• [ABOUT THIS EXERCISE]
Beginning with the first entry, print all the records exactly.

[Saved entries]
>>>>>

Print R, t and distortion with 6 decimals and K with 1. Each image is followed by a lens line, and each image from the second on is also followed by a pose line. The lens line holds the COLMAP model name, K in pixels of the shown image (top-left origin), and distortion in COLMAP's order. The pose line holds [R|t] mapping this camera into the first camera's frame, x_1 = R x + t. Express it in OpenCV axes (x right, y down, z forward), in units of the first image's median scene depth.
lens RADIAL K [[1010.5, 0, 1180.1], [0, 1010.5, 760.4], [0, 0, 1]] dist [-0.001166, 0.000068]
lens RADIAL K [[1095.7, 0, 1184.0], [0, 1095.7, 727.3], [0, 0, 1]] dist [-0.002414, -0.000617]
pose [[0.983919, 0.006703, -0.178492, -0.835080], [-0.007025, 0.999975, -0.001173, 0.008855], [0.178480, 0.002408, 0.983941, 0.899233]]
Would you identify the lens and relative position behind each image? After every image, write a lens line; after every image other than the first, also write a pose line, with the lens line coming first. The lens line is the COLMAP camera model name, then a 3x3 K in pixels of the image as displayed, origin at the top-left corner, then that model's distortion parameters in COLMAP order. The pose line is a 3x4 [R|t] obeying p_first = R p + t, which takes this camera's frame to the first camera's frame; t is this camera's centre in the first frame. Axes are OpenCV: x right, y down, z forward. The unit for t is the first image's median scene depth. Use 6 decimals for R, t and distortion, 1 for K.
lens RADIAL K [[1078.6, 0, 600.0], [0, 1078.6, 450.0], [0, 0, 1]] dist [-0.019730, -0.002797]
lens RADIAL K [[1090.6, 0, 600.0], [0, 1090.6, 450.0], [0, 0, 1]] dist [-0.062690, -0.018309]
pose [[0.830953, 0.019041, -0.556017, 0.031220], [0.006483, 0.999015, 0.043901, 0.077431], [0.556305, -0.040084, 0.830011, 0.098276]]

<<<<<

• [RESPONSE FOR THIS EXERCISE]
Print R, t and distortion with 6 decimals and K with 1. Each image is followed by a lens line, and each image from the second on is also followed by a pose line. The lens line holds the COLMAP model name, K in pixels of the shown image (top-left origin), and distortion in COLMAP's order. The pose line holds [R|t] mapping this camera into the first camera's frame, x_1 = R x + t. Express it in OpenCV axes (x right, y down, z forward), in units of the first image's median scene depth.
lens RADIAL K [[1010.5, 0, 1180.1], [0, 1010.5, 760.4], [0, 0, 1]] dist [-0.001166, 0.000068]
lens RADIAL K [[1095.7, 0, 1184.0], [0, 1095.7, 727.3], [0, 0, 1]] dist [-0.002414, -0.000617]
pose [[0.983919, 0.006703, -0.178492, -0.835080], [-0.007025, 0.999975, -0.001173, 0.008855], [0.178480, 0.002408, 0.983941, 0.899233]]
Would you identify the lens and relative position behind each image? After every image, write a lens line; after every image other than the first, also write a pose line, with the lens line coming first. The lens line is the COLMAP camera model name, then a 3x3 K in pixels of the image as displayed, origin at the top-left corner, then that model's distortion parameters in COLMAP order. The pose line is a 3x4 [R|t] obeying p_first = R p + t, which takes this camera's frame to the first camera's frame; t is this camera's centre in the first frame. Axes are OpenCV: x right, y down, z forward. The unit for t is the first image's median scene depth. Use 6 decimals for R, t and distortion, 1 for K.
lens RADIAL K [[1078.6, 0, 600.0], [0, 1078.6, 450.0], [0, 0, 1]] dist [-0.019730, -0.002797]
lens RADIAL K [[1090.6, 0, 600.0], [0, 1090.6, 450.0], [0, 0, 1]] dist [-0.062690, -0.018309]
pose [[0.830953, 0.019041, -0.556017, 0.031220], [0.006483, 0.999015, 0.043901, 0.077431], [0.556305, -0.040084, 0.830011, 0.098276]]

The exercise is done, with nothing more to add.